Problem statement:
Starting with the line that contains "pose: elev=258.7 azim=278.5" and ending with the line that contains "Dot at: (227, 327)", echo those lines back word for word.

Dataset items
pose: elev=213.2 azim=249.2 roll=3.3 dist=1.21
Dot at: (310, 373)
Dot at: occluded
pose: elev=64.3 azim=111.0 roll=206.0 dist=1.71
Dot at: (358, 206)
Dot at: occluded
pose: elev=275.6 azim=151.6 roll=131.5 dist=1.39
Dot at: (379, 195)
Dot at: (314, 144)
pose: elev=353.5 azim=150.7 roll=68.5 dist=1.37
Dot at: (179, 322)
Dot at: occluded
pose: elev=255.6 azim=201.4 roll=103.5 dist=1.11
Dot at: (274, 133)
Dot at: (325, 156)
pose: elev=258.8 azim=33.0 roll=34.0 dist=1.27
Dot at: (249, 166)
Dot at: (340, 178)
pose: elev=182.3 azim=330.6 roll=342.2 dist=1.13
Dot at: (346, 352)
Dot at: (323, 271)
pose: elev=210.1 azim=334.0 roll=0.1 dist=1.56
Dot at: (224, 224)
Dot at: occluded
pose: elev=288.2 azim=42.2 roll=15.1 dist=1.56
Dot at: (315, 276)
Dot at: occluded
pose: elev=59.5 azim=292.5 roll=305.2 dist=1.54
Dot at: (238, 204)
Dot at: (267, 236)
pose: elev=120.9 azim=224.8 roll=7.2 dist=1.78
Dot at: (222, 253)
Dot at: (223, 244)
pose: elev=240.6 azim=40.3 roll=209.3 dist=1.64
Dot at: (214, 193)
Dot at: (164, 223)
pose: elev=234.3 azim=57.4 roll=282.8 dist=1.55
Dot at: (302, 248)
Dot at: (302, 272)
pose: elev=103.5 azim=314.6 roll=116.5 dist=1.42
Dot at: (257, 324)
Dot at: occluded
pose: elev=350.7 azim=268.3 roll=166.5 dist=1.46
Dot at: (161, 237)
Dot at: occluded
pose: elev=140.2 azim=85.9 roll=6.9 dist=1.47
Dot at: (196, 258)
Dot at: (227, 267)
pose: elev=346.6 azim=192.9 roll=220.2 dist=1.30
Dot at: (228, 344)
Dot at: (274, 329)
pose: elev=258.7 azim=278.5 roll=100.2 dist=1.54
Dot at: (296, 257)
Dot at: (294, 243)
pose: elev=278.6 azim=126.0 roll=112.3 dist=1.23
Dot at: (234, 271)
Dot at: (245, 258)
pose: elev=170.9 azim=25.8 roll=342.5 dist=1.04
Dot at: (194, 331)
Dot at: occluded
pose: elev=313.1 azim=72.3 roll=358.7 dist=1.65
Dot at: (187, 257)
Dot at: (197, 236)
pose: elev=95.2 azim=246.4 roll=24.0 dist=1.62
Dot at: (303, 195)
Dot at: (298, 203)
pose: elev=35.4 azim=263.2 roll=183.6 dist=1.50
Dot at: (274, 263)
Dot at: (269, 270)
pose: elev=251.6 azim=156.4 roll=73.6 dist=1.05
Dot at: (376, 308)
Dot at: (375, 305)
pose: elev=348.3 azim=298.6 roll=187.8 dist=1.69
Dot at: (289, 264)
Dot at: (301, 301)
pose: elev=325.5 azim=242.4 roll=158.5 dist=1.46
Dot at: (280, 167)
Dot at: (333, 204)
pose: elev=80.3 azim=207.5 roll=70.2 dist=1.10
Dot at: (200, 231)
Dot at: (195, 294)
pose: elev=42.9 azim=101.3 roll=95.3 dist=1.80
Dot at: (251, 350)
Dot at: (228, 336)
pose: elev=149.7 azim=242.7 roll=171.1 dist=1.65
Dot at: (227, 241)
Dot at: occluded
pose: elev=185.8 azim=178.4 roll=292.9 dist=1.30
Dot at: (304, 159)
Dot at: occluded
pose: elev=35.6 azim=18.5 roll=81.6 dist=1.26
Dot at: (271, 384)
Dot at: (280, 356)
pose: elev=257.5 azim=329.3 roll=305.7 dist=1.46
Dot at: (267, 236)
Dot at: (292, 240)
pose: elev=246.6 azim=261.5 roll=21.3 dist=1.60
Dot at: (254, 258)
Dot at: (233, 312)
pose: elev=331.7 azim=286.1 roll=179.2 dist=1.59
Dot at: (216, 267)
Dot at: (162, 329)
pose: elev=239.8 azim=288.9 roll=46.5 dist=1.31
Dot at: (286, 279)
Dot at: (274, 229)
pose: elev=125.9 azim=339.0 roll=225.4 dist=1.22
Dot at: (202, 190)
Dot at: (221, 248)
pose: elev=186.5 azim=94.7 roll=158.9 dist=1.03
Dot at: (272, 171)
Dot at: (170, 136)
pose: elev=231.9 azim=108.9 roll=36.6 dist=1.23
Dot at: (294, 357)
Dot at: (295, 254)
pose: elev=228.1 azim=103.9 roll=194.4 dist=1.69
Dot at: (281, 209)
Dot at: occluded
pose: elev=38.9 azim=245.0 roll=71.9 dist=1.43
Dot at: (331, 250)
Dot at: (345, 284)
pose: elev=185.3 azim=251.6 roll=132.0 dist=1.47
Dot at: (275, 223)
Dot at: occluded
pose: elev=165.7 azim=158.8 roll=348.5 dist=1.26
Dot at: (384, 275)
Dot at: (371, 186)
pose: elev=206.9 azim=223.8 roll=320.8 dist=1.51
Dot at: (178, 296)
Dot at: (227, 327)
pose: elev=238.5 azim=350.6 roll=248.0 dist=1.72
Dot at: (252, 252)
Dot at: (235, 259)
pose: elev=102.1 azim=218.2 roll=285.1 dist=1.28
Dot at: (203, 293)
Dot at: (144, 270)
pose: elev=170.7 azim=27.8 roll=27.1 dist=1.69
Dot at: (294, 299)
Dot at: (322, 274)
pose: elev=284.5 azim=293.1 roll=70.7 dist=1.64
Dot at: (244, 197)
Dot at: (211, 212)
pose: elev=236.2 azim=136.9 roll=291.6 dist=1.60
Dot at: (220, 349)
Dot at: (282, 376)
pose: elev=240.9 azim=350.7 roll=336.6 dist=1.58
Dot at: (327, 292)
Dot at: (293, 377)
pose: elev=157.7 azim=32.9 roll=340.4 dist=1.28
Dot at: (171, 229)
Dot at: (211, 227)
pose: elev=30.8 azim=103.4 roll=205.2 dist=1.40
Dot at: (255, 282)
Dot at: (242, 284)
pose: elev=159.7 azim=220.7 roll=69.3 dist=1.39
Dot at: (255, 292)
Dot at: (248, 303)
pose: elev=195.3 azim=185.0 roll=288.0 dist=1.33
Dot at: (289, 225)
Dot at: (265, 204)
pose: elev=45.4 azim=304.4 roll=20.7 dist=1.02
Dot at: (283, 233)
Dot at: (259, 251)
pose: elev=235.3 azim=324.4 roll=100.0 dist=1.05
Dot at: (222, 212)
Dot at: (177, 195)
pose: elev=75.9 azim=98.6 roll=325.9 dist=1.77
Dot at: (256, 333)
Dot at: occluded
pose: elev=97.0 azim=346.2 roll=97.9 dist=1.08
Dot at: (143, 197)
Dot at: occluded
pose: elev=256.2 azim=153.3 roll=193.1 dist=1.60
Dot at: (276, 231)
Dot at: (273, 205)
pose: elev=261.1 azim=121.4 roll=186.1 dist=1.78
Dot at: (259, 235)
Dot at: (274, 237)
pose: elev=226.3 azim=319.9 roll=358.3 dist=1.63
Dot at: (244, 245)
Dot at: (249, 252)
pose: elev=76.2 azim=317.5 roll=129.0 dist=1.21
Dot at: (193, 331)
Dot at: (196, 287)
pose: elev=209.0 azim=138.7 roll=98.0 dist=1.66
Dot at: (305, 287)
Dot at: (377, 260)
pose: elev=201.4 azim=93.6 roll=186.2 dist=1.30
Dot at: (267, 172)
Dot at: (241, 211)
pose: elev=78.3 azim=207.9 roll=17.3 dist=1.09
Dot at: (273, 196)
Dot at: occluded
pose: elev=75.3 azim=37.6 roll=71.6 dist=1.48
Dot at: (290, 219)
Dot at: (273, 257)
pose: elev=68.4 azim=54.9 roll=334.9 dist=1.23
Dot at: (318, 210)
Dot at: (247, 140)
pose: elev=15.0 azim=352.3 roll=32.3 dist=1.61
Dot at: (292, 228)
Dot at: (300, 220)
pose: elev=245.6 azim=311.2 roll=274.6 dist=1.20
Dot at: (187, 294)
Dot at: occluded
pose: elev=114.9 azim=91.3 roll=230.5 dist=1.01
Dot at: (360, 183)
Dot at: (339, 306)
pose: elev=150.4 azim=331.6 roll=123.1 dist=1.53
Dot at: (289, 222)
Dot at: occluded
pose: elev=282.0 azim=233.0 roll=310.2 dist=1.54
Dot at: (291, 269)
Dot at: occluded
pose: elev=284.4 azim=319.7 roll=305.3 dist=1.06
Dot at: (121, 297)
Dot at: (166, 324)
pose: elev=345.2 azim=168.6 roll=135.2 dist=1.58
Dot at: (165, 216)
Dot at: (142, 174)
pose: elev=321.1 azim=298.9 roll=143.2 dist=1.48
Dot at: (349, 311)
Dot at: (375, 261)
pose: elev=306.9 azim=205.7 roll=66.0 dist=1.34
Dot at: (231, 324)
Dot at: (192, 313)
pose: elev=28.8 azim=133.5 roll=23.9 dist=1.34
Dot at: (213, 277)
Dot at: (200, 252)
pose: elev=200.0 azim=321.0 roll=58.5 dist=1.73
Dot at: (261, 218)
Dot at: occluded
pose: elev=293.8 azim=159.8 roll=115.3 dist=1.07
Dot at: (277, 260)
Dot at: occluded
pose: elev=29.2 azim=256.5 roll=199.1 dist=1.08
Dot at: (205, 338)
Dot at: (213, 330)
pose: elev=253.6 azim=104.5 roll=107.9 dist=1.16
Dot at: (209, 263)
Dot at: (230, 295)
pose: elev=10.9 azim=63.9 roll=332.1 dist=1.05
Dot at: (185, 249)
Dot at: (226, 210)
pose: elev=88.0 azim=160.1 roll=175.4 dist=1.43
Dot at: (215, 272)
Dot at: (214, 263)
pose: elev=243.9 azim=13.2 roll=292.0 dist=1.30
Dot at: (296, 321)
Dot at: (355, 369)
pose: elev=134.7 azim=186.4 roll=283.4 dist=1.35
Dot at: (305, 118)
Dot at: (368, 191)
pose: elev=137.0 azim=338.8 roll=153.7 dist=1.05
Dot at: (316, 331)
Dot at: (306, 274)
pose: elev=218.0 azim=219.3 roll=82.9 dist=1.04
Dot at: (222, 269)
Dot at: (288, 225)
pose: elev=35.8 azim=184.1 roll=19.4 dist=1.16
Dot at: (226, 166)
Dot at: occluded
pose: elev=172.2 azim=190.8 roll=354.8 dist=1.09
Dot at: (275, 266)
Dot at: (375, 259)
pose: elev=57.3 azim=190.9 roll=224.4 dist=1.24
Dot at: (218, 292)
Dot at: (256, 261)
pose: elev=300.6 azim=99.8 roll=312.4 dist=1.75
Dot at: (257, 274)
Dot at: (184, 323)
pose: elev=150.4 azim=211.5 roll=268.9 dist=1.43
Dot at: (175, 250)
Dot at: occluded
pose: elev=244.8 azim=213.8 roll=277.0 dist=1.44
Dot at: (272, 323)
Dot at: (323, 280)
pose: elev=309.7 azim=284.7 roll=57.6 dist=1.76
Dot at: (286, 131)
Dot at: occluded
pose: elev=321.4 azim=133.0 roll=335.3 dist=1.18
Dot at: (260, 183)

Exercise solution:
pose: elev=258.7 azim=278.5 roll=100.2 dist=1.54
Dot at: (296, 257)
Dot at: (294, 243)
pose: elev=278.6 azim=126.0 roll=112.3 dist=1.23
Dot at: (234, 271)
Dot at: (245, 258)
pose: elev=170.9 azim=25.8 roll=342.5 dist=1.04
Dot at: (194, 331)
Dot at: occluded
pose: elev=313.1 azim=72.3 roll=358.7 dist=1.65
Dot at: (187, 257)
Dot at: (197, 236)
pose: elev=95.2 azim=246.4 roll=24.0 dist=1.62
Dot at: (303, 195)
Dot at: (298, 203)
pose: elev=35.4 azim=263.2 roll=183.6 dist=1.50
Dot at: (274, 263)
Dot at: (269, 270)
pose: elev=251.6 azim=156.4 roll=73.6 dist=1.05
Dot at: (376, 308)
Dot at: (375, 305)
pose: elev=348.3 azim=298.6 roll=187.8 dist=1.69
Dot at: (289, 264)
Dot at: (301, 301)
pose: elev=325.5 azim=242.4 roll=158.5 dist=1.46
Dot at: (280, 167)
Dot at: (333, 204)
pose: elev=80.3 azim=207.5 roll=70.2 dist=1.10
Dot at: (200, 231)
Dot at: (195, 294)
pose: elev=42.9 azim=101.3 roll=95.3 dist=1.80
Dot at: (251, 350)
Dot at: (228, 336)
pose: elev=149.7 azim=242.7 roll=171.1 dist=1.65
Dot at: (227, 241)
Dot at: occluded
pose: elev=185.8 azim=178.4 roll=292.9 dist=1.30
Dot at: (304, 159)
Dot at: occluded
pose: elev=35.6 azim=18.5 roll=81.6 dist=1.26
Dot at: (271, 384)
Dot at: (280, 356)
pose: elev=257.5 azim=329.3 roll=305.7 dist=1.46
Dot at: (267, 236)
Dot at: (292, 240)
pose: elev=246.6 azim=261.5 roll=21.3 dist=1.60
Dot at: (254, 258)
Dot at: (233, 312)
pose: elev=331.7 azim=286.1 roll=179.2 dist=1.59
Dot at: (216, 267)
Dot at: (162, 329)
pose: elev=239.8 azim=288.9 roll=46.5 dist=1.31
Dot at: (286, 279)
Dot at: (274, 229)
pose: elev=125.9 azim=339.0 roll=225.4 dist=1.22
Dot at: (202, 190)
Dot at: (221, 248)
pose: elev=186.5 azim=94.7 roll=158.9 dist=1.03
Dot at: (272, 171)
Dot at: (170, 136)
pose: elev=231.9 azim=108.9 roll=36.6 dist=1.23
Dot at: (294, 357)
Dot at: (295, 254)
pose: elev=228.1 azim=103.9 roll=194.4 dist=1.69
Dot at: (281, 209)
Dot at: occluded
pose: elev=38.9 azim=245.0 roll=71.9 dist=1.43
Dot at: (331, 250)
Dot at: (345, 284)
pose: elev=185.3 azim=251.6 roll=132.0 dist=1.47
Dot at: (275, 223)
Dot at: occluded
pose: elev=165.7 azim=158.8 roll=348.5 dist=1.26
Dot at: (384, 275)
Dot at: (371, 186)
pose: elev=206.9 azim=223.8 roll=320.8 dist=1.51
Dot at: (178, 296)
Dot at: (227, 327)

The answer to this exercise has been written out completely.